Elm Tree Farmhouse is a Grade II* listed building in the Mid Suffolk local planning authority area, England. First listed on 29 July 1955. House. 1 related planning application.
Elm Tree Farmhouse
- WRENN ID
- half-cupola-grain
- Grade
- II*
- Local Planning Authority
- Mid Suffolk
- Country
- England
- Date first listed
- 29 July 1955
- Type
- House
- Source
- Historic England listing
Description
Elm Tree Farmhouse is a house with origins in the 15th century, a late 16th-century cross wing, and a main range rebuilt in the mid 17th century, with alterations in the 19th century. The house is timber-framed and plastered, with steeply pitched plain tiled roofs. The building is arranged in an "L" shape. Originally, the house comprised an open hall with a three-bay parlour cross wing added to the left, with the hall and service bays rebuilt, retaining a screens passage. It has two storeys. The screens passage entrance is located to the right of the centre, featuring a six-panelled, architraved door. There are three-light sash windows with glazing bars, some opening to form six lights on the ground floor of the hall. Ground floor hoodboards are present. Above the entrance and below the boxed eaves is a reset early 16th-century carved oriel soffit depicting an angel bearing De la Pole arms. The axial ridge stack is located to the left between the hall and parlour, featuring four conjoined hexagonal shafts. A half-glazed door is on the right gable end, alongside two small casements. Exposed purlins are visible. To the left is a gablet over a 19th-century hip on the parlour wing, with a lower ridge and two- and three-light casements. The rear gable end has a pentice board, exposed plates and purlins, and a lean-to outshut on the inner return. The rear of the main range has scattered two-light casements; a first-floor original four-light chamfered mullioned window is present, along with an inserted stack in the service bay.

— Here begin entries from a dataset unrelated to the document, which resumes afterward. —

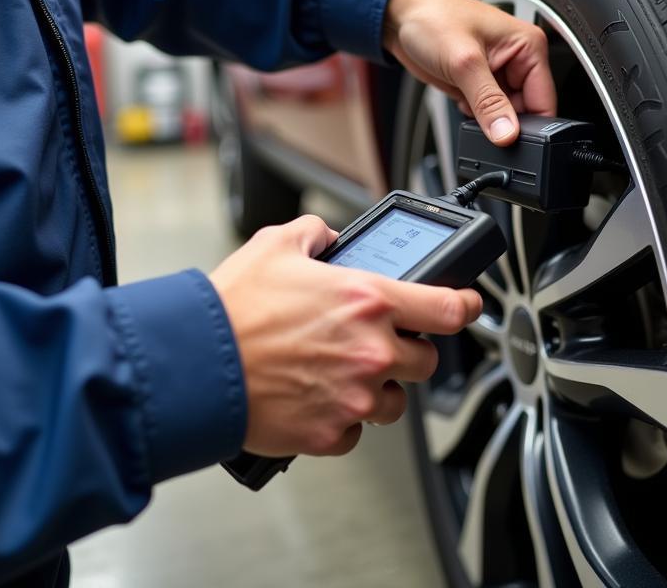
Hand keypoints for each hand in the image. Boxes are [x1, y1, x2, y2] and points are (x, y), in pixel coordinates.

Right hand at [209, 215, 481, 457]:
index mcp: (367, 300)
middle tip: (373, 340)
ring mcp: (355, 397)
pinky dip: (341, 416)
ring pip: (395, 401)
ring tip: (336, 371)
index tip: (469, 304)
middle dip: (406, 349)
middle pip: (426, 360)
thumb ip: (316, 233)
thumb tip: (329, 237)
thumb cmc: (233, 307)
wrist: (197, 365)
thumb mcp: (277, 244)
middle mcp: (371, 350)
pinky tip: (313, 394)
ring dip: (376, 386)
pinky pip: (356, 430)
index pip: (448, 307)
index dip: (467, 304)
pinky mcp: (331, 433)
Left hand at [383, 0, 556, 143]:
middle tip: (483, 120)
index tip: (511, 140)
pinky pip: (485, 113)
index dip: (531, 125)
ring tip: (467, 101)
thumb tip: (507, 133)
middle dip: (505, 123)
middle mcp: (517, 60)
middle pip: (527, 111)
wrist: (399, 16)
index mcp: (528, 46)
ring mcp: (497, 74)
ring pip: (504, 115)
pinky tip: (460, 101)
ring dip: (487, 119)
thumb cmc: (431, 18)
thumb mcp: (464, 62)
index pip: (545, 99)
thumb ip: (488, 102)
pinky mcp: (477, 85)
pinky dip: (474, 116)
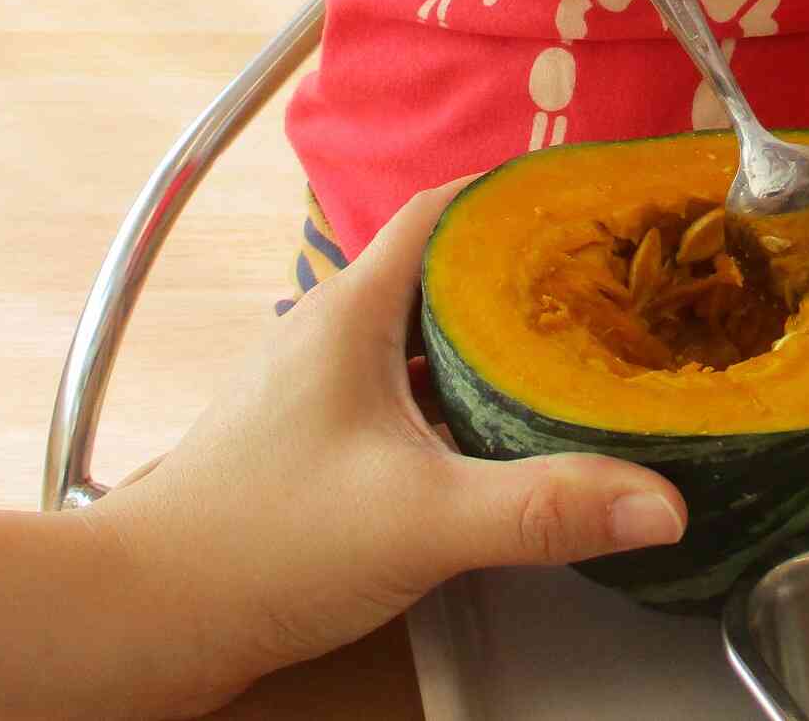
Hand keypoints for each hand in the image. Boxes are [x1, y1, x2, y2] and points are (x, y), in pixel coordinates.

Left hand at [85, 184, 686, 707]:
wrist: (147, 616)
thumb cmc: (259, 545)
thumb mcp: (422, 519)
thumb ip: (543, 507)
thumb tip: (660, 501)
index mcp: (353, 312)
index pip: (445, 208)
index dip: (520, 192)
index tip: (594, 196)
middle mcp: (333, 335)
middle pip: (446, 271)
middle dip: (529, 271)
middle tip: (614, 284)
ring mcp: (321, 389)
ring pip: (426, 337)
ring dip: (495, 340)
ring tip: (579, 353)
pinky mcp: (318, 443)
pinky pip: (407, 393)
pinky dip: (462, 398)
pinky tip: (506, 438)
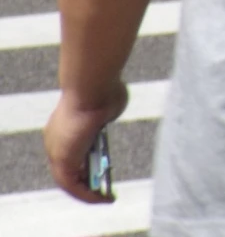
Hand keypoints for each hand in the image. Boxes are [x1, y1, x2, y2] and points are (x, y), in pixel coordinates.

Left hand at [44, 85, 125, 202]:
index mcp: (64, 125)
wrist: (93, 87)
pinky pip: (72, 185)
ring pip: (70, 178)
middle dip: (87, 180)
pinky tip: (103, 198)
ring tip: (106, 198)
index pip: (72, 149)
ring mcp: (56, 150)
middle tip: (103, 189)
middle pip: (70, 167)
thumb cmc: (103, 90)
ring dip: (88, 191)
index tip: (99, 170)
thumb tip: (108, 115)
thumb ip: (105, 115)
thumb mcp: (106, 105)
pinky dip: (87, 194)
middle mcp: (55, 140)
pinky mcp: (62, 161)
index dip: (84, 162)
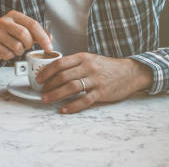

Inside, a 17th-century panelled screen with chamfered muntins divides the hall. Other internal features include close studding, stop-chamfered storey posts, a raised cross axial binding beam and joists, a two-light chamfered mullioned window opening, an 18th-century corner cupboard, a stop-chamfered cross axial binding beam in the service bay, a staircase behind the stack, and a parlour with a restored 17th-century ornamental plaster ceiling divided into two sections by a roll-moulded cross axial binding beam. Further features include roll mouldings around the panels, central fleur-de-lis and Tudor rose lozenges, scrolled pomegranate borders, cranked and curved braces in the walling, straight braces to tie beams, and original posts flanking the stack with a tie beam cut. The parlour wing contains a depressed brick arched fireplace and reverse curved bracing; it was reroofed and originally had arched braces to tie beams. The main range has a double purlin roof with lower butt purlins, upper purlins clasped by collars and halved principal rafters, and arched windbraces. Attached to the rear of the service end is a 19th-century outbuilding, weatherboarded and pantiled, with mixed casements, stable doors, and a ridge stack.